Pressure impacts on the wave dispersion in fluid-saturated dual-porosity media

Abstract

Summary The knowledge of pressure-dependent wave dispersion in the fluid-saturated porous media helps to better understand the wave propagation in the high-pressure fields, being important for the safe drilling and the exploration of oil and gas reservoirs. However, the relevant theories still need to be elaborated. In this study, we propose a rock physics model to describe the nonlinear pressure dependence of wave dispersion of fluid-saturated dual-porosity media based on the Shapiro dual-porosity model, Gurevich squirt flow model, David-Zimmerman pore structure model and Liu’s rock physics model. The new model considers the nonlinear deformation of cracks and linear deformation of stiff pores caused by the elevating pressure.

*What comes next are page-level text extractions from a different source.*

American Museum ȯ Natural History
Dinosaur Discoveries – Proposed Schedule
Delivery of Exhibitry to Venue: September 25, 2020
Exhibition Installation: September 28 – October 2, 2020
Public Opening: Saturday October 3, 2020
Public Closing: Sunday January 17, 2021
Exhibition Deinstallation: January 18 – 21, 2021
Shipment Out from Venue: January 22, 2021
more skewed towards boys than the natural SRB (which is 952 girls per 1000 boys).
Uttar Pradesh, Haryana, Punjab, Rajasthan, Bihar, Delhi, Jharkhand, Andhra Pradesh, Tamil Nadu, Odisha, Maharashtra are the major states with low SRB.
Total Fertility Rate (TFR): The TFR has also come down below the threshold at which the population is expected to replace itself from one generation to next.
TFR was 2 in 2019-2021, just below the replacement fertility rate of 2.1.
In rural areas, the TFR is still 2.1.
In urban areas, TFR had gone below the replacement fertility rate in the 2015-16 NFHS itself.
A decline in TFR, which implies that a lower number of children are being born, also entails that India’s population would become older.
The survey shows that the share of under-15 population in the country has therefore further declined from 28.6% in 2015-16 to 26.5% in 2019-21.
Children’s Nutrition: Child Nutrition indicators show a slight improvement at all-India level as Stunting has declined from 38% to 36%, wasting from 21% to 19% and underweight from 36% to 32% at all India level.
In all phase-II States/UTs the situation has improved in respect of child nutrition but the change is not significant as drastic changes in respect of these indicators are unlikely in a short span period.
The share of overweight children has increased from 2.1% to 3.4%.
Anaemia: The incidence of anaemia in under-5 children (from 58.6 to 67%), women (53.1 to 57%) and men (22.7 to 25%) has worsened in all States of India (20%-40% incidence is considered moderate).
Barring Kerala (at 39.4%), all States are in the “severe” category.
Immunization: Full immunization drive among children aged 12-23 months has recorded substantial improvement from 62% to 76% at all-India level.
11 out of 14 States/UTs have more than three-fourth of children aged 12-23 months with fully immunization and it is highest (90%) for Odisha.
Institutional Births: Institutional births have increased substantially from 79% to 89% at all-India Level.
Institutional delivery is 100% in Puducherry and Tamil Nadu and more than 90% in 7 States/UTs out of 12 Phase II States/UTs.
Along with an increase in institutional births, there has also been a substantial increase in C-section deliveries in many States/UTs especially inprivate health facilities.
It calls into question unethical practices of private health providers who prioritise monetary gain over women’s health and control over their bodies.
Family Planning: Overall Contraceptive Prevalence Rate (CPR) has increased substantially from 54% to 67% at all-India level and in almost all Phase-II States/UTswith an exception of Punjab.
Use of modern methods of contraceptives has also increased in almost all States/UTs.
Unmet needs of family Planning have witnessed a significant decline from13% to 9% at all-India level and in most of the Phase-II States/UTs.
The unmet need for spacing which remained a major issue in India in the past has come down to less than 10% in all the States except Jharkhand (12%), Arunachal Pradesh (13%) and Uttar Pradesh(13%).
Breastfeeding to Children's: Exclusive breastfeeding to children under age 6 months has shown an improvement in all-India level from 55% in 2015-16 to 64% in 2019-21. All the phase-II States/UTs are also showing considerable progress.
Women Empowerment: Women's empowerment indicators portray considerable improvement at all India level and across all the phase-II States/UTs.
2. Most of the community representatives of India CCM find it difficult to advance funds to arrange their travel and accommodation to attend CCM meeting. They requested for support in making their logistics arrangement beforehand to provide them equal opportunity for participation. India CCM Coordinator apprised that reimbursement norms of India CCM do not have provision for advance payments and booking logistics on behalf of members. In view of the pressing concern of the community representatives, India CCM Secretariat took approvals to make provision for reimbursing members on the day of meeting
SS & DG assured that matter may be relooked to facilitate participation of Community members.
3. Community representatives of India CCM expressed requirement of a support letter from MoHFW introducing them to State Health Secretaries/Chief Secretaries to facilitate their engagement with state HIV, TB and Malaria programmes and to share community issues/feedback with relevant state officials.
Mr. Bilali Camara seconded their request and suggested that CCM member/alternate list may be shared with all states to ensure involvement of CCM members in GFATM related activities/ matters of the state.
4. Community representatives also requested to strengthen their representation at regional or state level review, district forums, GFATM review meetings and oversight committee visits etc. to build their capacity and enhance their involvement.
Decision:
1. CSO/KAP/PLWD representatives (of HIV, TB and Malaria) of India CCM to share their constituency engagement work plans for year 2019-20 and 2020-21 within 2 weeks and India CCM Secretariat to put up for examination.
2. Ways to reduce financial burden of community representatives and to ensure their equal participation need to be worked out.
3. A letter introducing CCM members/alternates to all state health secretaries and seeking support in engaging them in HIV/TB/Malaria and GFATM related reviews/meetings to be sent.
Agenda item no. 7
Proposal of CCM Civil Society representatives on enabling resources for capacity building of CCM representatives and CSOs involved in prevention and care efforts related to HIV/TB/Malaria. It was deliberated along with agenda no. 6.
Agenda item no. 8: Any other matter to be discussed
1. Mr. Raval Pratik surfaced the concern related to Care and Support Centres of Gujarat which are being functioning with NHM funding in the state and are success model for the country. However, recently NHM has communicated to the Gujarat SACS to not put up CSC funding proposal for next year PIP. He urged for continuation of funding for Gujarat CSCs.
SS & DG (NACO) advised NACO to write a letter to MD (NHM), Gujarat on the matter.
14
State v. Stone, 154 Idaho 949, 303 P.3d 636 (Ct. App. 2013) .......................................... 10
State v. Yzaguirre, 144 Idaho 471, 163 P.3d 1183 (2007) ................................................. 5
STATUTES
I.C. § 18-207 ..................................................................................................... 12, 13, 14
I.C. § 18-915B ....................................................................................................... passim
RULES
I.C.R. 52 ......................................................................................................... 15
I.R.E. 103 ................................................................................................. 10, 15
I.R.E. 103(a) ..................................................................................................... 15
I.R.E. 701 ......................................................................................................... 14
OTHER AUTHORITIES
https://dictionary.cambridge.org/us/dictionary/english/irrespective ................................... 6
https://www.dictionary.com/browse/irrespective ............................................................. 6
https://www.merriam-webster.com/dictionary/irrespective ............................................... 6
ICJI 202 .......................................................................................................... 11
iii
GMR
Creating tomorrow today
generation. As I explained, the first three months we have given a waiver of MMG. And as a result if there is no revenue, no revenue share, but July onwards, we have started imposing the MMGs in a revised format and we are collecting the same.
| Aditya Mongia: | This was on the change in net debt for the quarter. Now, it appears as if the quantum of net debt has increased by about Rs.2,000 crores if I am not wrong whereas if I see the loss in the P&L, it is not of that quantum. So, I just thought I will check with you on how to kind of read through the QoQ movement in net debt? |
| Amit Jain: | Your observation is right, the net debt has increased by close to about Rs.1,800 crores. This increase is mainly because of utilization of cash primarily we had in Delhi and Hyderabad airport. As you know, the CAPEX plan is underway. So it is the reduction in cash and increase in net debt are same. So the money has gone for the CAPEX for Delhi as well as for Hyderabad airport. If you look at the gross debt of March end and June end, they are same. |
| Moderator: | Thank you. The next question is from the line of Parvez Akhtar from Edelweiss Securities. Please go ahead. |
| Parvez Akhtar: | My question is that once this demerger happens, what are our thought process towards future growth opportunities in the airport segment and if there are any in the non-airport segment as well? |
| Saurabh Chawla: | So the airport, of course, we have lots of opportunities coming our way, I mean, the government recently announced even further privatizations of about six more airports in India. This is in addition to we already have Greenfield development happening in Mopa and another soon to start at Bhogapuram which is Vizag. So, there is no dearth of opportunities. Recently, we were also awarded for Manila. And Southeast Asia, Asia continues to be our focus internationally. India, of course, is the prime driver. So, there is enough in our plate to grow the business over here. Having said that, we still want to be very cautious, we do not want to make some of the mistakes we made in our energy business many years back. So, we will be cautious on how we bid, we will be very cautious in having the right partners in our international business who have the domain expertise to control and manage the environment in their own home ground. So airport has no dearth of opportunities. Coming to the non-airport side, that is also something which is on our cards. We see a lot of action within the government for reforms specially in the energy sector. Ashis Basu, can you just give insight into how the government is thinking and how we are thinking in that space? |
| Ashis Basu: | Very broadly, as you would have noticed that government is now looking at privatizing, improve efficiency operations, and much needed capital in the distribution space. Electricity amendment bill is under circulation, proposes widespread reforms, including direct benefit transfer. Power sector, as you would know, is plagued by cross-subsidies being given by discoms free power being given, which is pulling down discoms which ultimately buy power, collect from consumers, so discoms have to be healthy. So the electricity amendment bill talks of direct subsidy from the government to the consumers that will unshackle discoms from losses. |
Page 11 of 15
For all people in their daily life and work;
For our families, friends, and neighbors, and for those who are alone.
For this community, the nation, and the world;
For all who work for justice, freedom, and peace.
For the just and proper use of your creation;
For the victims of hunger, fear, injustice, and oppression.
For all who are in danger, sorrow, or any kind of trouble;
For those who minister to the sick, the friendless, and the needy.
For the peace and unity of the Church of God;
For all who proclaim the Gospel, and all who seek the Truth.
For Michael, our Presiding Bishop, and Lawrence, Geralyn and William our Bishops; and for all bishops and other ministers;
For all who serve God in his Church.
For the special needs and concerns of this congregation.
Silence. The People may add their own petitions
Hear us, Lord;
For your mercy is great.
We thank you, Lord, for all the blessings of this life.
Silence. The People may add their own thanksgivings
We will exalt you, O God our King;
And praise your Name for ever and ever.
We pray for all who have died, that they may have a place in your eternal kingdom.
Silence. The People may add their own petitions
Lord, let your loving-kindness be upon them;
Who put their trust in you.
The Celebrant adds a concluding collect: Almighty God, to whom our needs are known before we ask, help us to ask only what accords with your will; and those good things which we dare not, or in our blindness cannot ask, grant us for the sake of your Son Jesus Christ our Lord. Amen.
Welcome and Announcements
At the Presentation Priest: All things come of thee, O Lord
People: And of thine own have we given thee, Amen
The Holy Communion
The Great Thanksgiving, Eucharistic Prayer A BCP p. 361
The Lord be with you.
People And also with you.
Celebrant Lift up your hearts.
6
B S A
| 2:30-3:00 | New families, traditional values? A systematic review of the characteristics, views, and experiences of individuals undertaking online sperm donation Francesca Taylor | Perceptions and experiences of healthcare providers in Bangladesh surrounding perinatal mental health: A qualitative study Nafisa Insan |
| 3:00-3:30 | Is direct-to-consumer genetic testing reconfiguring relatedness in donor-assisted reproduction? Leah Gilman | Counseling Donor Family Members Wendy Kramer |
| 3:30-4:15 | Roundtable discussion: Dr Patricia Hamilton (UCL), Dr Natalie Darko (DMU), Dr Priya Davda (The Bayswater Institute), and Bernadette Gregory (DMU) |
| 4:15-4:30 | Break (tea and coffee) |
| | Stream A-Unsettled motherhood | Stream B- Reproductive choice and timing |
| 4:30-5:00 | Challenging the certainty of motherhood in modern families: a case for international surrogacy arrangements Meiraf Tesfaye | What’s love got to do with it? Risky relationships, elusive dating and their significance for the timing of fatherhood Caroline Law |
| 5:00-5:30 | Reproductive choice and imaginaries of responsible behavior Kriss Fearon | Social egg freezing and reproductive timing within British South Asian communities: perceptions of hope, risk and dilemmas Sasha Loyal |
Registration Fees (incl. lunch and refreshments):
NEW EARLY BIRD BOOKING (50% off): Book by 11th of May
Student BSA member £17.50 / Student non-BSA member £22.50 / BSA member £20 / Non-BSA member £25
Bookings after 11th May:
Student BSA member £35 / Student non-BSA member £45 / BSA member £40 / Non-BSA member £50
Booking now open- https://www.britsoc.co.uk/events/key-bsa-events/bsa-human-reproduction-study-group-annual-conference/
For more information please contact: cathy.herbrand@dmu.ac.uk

The wave dispersion induced by the squirt flow and global flow are incorporated in the center equations. Modelling results illustrate that the new model can better explain the laboratory measurements of the two sandstones than Liu’s model and David-Zimmerman model, especially at low-magnitude pressures. The elevating pressure significantly weakens the attenuation of three waves induced by squirt flow but has very faint effects of wave attenuation induced by the global flow. The reasonably agreement between the modelled velocities and the laboratory data of Fontainebleau, Vosges sandstones and Indiana limestone validate the proposed model.